Right away, the Russian agency responsible for overseeing mass media, Roskomnadzor, demanded Google to remove all restrictions, threatening to either fine the company or block Google’s video platform in the country altogether.

In reaction to the ban, RT editor-in-chief, Margarita Simonyan, went as far as saying ” This is a real media war declared by the state of Germany to the state of Russia” on Twitter, accusing the German government of influencing decisions made against RT.

She further called Russian regulators to ban German state media in Russia in return. And it looks like the government is listening. According to a statement given to RadioFreeEurope (via Washington Post), the Russian Foreign Ministry said,

Considering the nature of the incident, which is fully in line with the logic of the information warfare unleashed against Russia, taking retaliatory symmetrical measures against the German media in Russia would seem not just an appropriate, but also a necessary thing to do.
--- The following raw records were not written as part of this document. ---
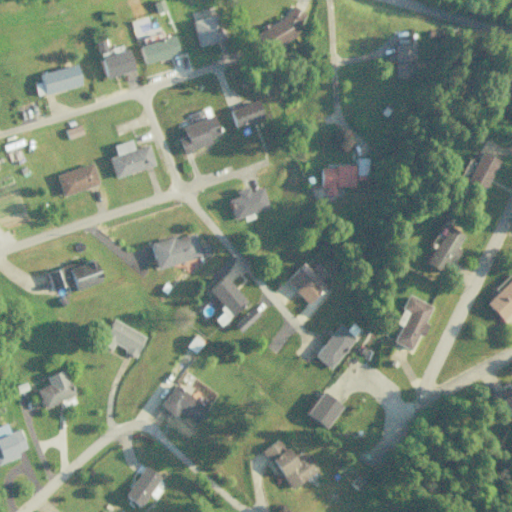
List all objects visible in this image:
road: (454, 16)
building: (206, 29)
building: (156, 49)
building: (401, 59)
building: (57, 78)
building: (501, 88)
road: (120, 96)
building: (197, 113)
building: (243, 113)
building: (195, 133)
building: (127, 157)
building: (479, 170)
building: (340, 175)
building: (74, 178)
building: (244, 201)
road: (133, 204)
road: (203, 218)
building: (442, 248)
building: (172, 249)
building: (71, 274)
building: (302, 282)
road: (463, 297)
building: (500, 297)
building: (223, 298)
building: (243, 318)
building: (409, 320)
building: (120, 338)
building: (332, 345)
road: (459, 380)
building: (53, 388)
building: (180, 403)
building: (505, 403)
building: (320, 409)
road: (132, 426)
building: (9, 444)
building: (287, 463)
building: (140, 485)
building: (103, 511)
We can only hope that the three parties involved can find a solution, but it could be difficult. The German government denies any involvement in YouTube’s decision, and YouTube stands by enforcing its rules — at least for the moment. In the end, the general Russian population might end up being the uninvolved third party to suffer the consequences, as it stands to lose access to one of the biggest entertainment platforms in the world.